By 1919, Treacy had risen to a leading role within the 3rd Tipperary Brigade. On January 21 of that year, he and fellow volunteer Dan Breen carried out the Soloheadbeg ambush, widely considered to be the first engagement of the Irish War of Independence. The pair intercepted a convoy of Royal Irish Constabulary officers transporting a consignment of explosives. In the ensuing attack, two RIC men were killed and the explosives seized.
Relentlessly pursued by British forces, Treacy spent the next year living as both fugitive and freedom fighter. His death came on October 14, 1920, during a gun battle on Talbot Street in Dublin. British agents had planned to capture him in a surveillance operation, but the plan collapsed in a chaotic exchange of fire that left Treacy and two British intelligence officers dead. He was just twenty-five years old.
The enduring custom of Tipperary people visiting the site of his death on All-Ireland Final day—whenever the county is represented—remains a distinctive gesture of local pride.

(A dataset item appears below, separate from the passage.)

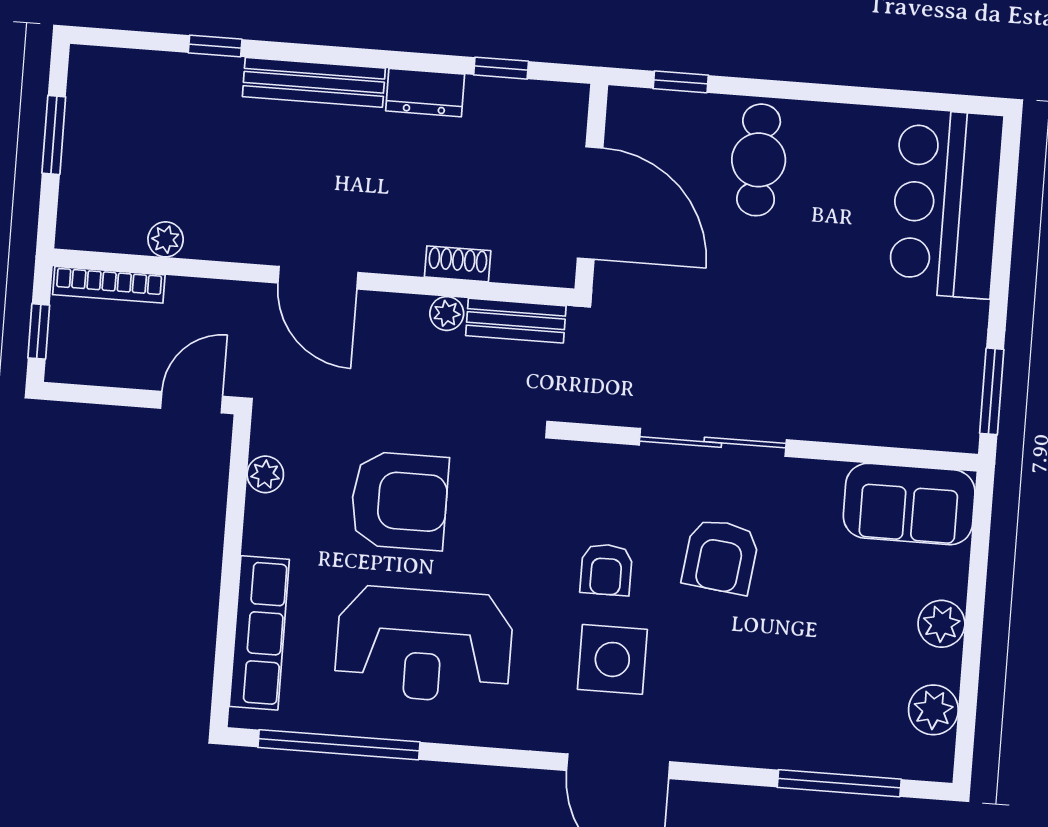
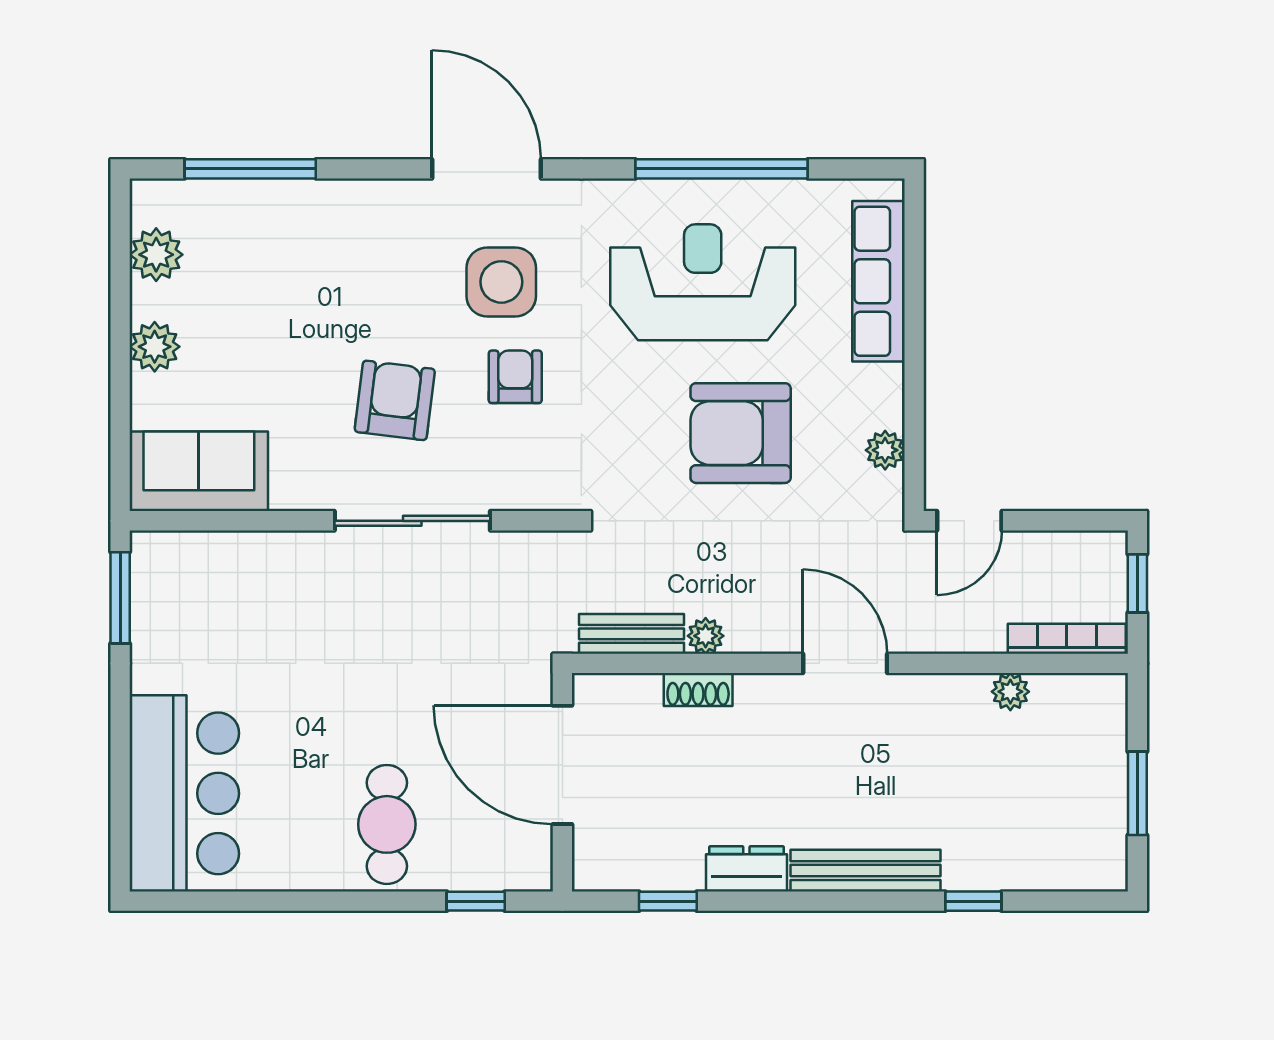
window: (339, 745) -> (722, 169), moved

That tradition was observed again this year at a special event in Dublin, addressed by GAA President Jarlath Burns.
Seán Treacy’s life and deeds are remembered in Tipperary and beyond, both for their bravery and for the turbulent, violent era they reflect. His story stands as a testament to the determination and sacrifice that defined Ireland’s fight for independence, while also acknowledging the profound costs such struggles entailed.